Allansford Cheese World Museum
- Established: 7 May 1995
- Location: 5330 Great Ocean Road Allansford Victoria
- Type: Heritage centre
- Website: http://www.cheeseworld.com.au/en/Our-Heritage/Museum

= Allansford Cheese World Museum =

Agriculture museum in Victoria, Australia

The Cheese World Museum is part of the Allansford Cheese World Tourist complex, located in Allansford, Victoria. The museum contains objects and exhibits related to the farming industry and the history of Australia's dairy industry, including cheese and butter making implements.

The museum is located on the site of the original Warrnambool Cheese and Butter factory, which was established in 1888. The museum also exhibits the history of the company and the growth of the dairy industry in Victoria from the early 1900s.

As well as covering dairy history, the museum also houses a wide range of motor engines and motoring accessories which have been donated and are maintained by the Warrnambool & District Historical Vehicle Club.
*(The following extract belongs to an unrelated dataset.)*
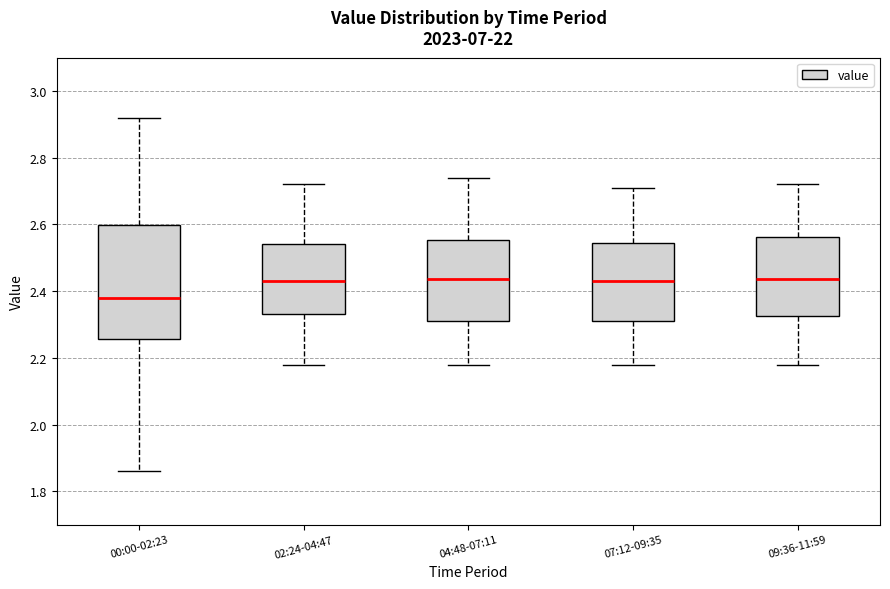

Where does the upper whisker of the box for 04:48-07:11 end on the y-axis? The values are not printed on the chart, so give them approximately, as read against the axis.

2.74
This collection includes the Dave Lee Vintage Engine Collection, which contains over 110 engines donated by Dave Lee, who was a water hole boring contractor and windmill merchant in the Warrnambool district as well as a Ruston & Hornsby tractor engine.

==Awards==

The museum was nominated for the Archival Survival award for volunteer-run museums category at the 2014 Victorian Museum Awards.